I close my eyes at the sound of Melody’s voice. I’ve been avoiding my friends all day, not wanting to get into the events of last night and having no energy to talk about much else.
Dragging my feet down the short hall, I pause at the mirror by the door when I catch sight of my haggard appearance.
Get it together, Prescott.
I wipe tears, comb hair, slap on a smile. They’ve got husbands and a kid and enough to contend with without concerning themselves with the pit of despair inside this apartment.
The door swings open to reveal Mel and Shy wearing identical pitying looks. I pop a hip, leaning against the doorframe. “Why the long faces?”
Awkward silence stretches several beats before Shy indicates the paper bags she’s holding over each hip. “Siena sent provisions—they had to fly home late last night. There’s wine in this bag, hard liquor in this one. And she asks that you please answer her calls.”
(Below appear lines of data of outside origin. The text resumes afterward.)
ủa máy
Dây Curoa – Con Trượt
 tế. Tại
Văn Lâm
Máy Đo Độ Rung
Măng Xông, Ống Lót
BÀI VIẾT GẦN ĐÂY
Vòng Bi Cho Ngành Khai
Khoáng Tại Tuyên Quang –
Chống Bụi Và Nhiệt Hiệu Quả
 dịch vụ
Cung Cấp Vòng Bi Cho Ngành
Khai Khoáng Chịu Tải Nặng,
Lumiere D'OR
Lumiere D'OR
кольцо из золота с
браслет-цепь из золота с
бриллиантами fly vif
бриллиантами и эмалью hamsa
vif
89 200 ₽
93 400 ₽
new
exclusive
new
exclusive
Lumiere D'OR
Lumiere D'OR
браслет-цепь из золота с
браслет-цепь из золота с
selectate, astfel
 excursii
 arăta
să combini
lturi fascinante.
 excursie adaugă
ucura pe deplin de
I gesture to the box in Melody’s arms. “Who sent that one?”
“Parker left it for me to pick up.”
His name is a boulder plummeting in my stomach, disturbing the momentary peace that’s come over me at the sight of my friends.
I pluck a paper bag out of Shy’s arm and head for the kitchen.
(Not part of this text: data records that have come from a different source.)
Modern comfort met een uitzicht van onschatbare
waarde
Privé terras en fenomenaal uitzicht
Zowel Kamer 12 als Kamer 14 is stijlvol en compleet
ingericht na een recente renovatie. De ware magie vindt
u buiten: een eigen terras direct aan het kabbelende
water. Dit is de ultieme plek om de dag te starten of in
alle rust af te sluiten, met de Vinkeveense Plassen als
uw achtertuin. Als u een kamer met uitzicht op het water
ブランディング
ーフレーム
They watch in silence as I uncork a bottle of wine and lift it to my mouth, guzzling liquid until coming up for air becomes a critical necessity.
“I appreciate you coming to check on me. But, as you can see, I’m absolutely fine.
” They stare pointedly at the bottle I’m cradling to my chest. “All right, so my feelings got a little dinged up. And, sure, I probably won’t date again until…
well, probably until I die. But if you’re going to be here, it can’t be a pity party.
I need feminine rage. The Fuck All Men Brigade. ”
Shy winces. “I’m more of the let’s-talk-about-our-feelings type.”